XLIV Convegno annuale di “Instaurare omnia in Christo”. Intervista al prof. Miguel Ayuso.
Si è tenuto il 18 agosto scorso, presso il Santuario di Madonna di Strada a Fanna, il XLIV convegno annuale di “Instaurare omnia in Christo”, periodico cattolico diretto da Danilo Castellano, ordinario della facoltà di Giurisprudenza all’Università di Udine.
Tra i relatori era presente lo spagnolo Miguel Ayuso, presidente dell’Unione internazionale dei Giuristi cattolici, che ha tenuto una conferenza su “La matrice protestante della cultura politica e giuridica moderna”. Abbiamo rivolto al prof. Ayuso alcune domande circa il rapporto tra la figura di Martin Lutero e la modernità.
Pensando a Lutero, viene subito in mente la questione della libertà. Anzi del paradosso della libertà: perché mai la modernità ha posto la libertà al centro, dopo che Lutero aveva parlato di “servo arbitrio”?

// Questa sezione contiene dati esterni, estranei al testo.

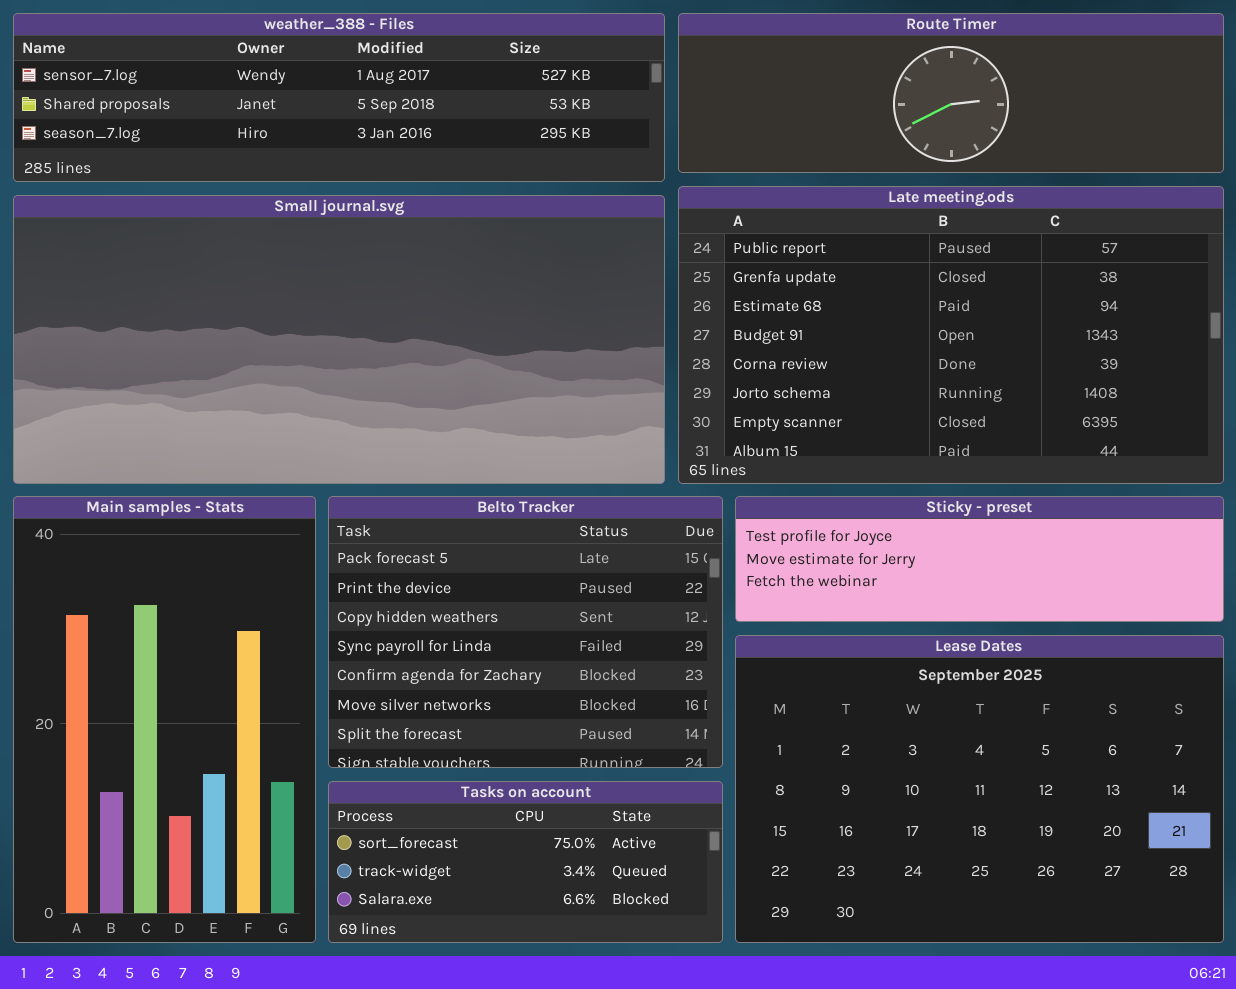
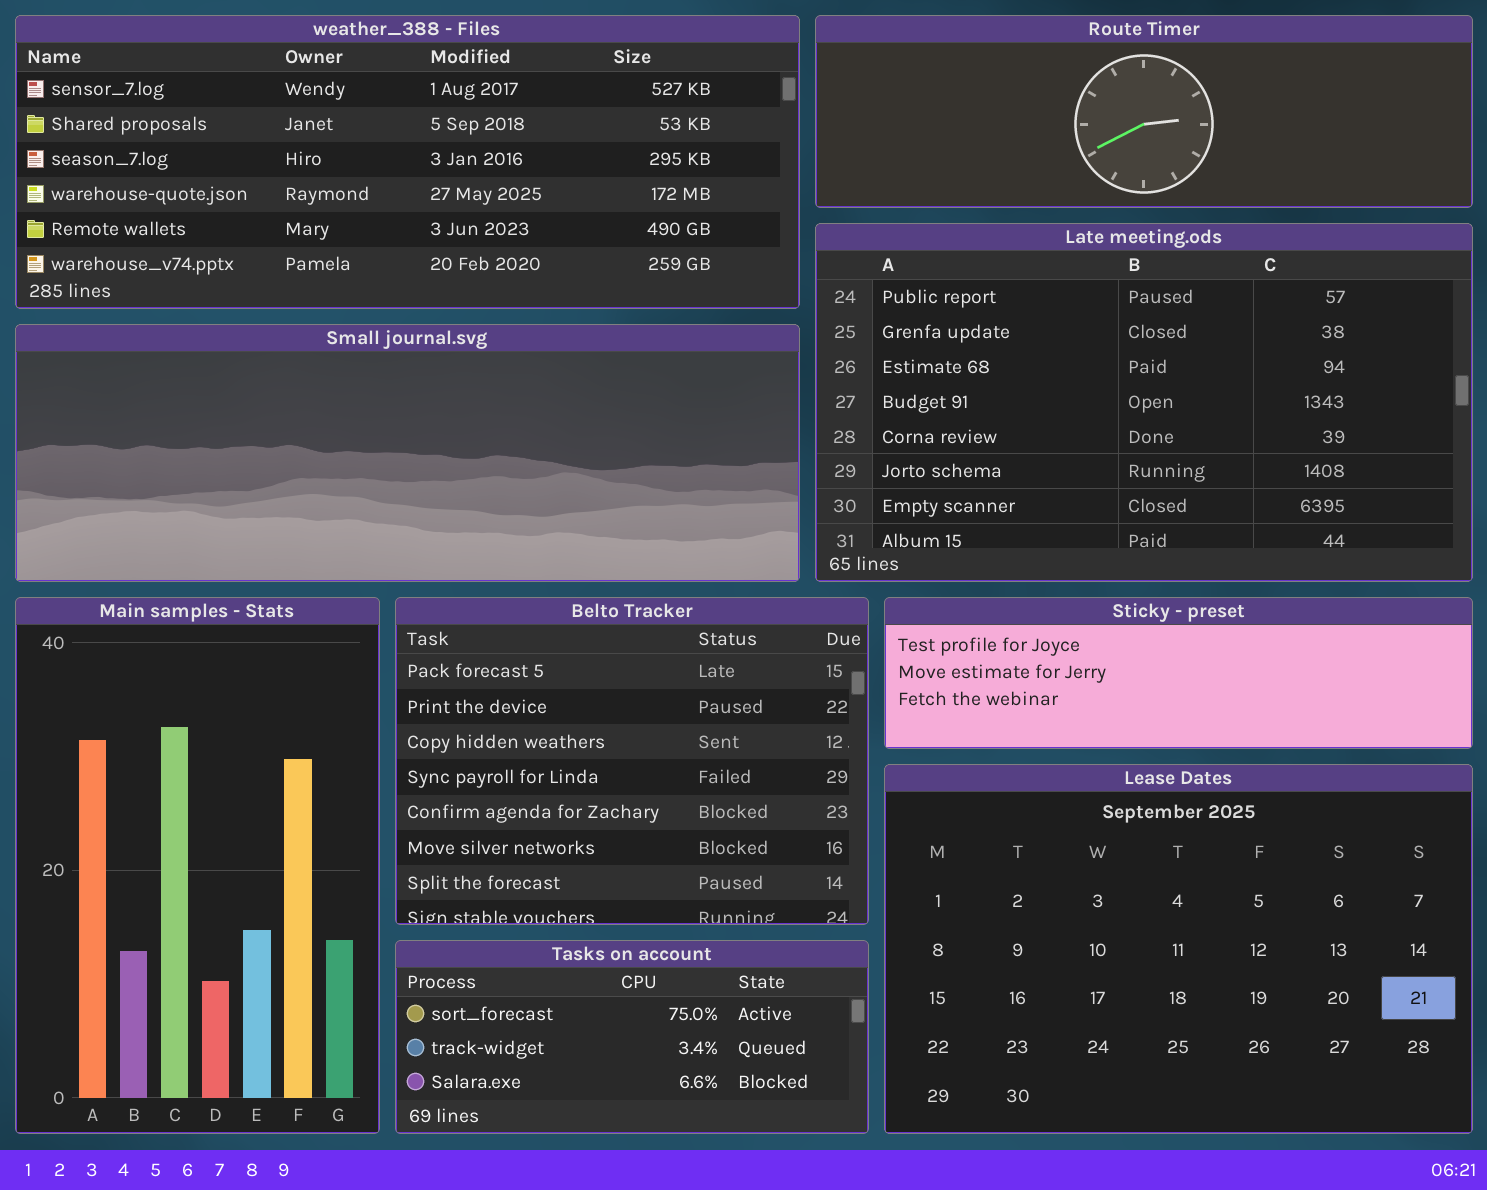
weather_388 - Files: [13,13,665,182] -> [15,15,800,309], resized
Small journal.svg: [13,195,665,484] -> [15,324,800,582], resized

Bisogna fare innanzi tutto una precisazione. Non credo sia corretto dire che, come spesso si sente, la modernità abbia utilizzato Lutero: la modernità è Lutero. E dunque senza Lutero non c’è modernità. Alle radici della modernità c’è Lutero. Secondo me, questa precisazione ha un certo rilievo, poiché riguarda proprio l’essenza della modernità. Cos’è successo? Penso che, da un lato, ci sia stata una certa “eterogenesi dei fini”. Qualche volta, cioè, sembra che un’idea dovrebbe portare a una conclusione e invece si arriva alla conclusione contraria. Credo però che questa spiegazione non possa bastare.
Si potrebbe dire ancora di più. Circa il “servo arbitrio”, c’è inoltre da considerare che il protestantesimo parte dall’annullamento dell’essere metafisico, dell’ordine, del creato. E quando ci liberiamo dell’essere, rimane la volontà pura: questa, in fondo, non riconosce limiti. Quella libertà negativa [libertà dalla legge naturale e soprannaturale, ndr], quindi, propria del pensiero ideologico moderno, scaturisce dalla distruzione dell’ordine, che è conseguente a una volontà senza limiti.